During the 1970s, vert skateboarding had its genesis in "pool riding": the riding of skateboards in an emptied backyard swimming pool.

As riders moved from general street skateboarding and occasional "pool riding" into purpose-built skate parks, vert skateboarding became more popular. Skateboarders began to develop, and then practice, tricks and techniques specifically for vert skateboarding.

Vert skateboarding became a common style of skateboarding and was introduced into many competitions and events, including the X Games and the Maloof Money Cup.

In 2008, ESPN and X Games organizers announced that vert skateboarding would be removed from X Games competitions in favor of free-movement skate-park-style courses where participants would still be able to perform vert skateboarding tricks but would need to do so in combination with other street skateboarding elements. After public condemnation from professional skateboarders Bob Burnquist, Tony Hawk and others, organizers re-instated vert skateboarding.
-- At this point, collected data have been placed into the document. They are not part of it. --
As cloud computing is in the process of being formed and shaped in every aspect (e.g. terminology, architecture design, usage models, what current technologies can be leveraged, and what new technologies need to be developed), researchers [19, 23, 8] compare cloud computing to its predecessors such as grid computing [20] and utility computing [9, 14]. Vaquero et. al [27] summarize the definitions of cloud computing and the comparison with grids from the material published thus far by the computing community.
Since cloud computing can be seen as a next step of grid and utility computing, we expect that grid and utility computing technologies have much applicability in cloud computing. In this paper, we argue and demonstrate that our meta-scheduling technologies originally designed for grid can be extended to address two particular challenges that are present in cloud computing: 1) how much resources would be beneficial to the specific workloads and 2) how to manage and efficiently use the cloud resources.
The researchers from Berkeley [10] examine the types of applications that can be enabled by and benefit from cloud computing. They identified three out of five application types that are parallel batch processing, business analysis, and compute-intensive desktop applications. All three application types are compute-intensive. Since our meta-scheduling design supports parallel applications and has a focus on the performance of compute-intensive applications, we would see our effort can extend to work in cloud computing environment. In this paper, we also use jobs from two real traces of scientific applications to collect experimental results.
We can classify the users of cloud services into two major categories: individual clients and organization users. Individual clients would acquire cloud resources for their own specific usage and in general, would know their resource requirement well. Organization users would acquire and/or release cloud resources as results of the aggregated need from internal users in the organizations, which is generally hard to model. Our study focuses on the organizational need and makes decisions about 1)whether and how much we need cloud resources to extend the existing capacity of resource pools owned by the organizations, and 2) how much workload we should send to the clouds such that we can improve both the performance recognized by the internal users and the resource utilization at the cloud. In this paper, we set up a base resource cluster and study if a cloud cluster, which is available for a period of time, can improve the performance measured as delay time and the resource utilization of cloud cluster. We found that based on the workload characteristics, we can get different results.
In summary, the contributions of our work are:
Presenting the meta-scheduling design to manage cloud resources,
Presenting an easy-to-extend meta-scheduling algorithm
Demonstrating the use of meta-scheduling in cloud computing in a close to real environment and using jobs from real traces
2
In 2011, ESPN announced, however, that the X Games would no longer feature a Women's Vert Skateboarding event, citing a lack of "a growing participant base, an established annual competition schedule", and "myriad other factors". Professional skateboarder Lyn-Z Adams Hawkins said the decision would "end the growth for women's vert skating as we know it".

==Skateboard set-up==
For vert skateboarding, riders usually set up their boards with 55 mm wheels (or larger) and wider decks for more stability.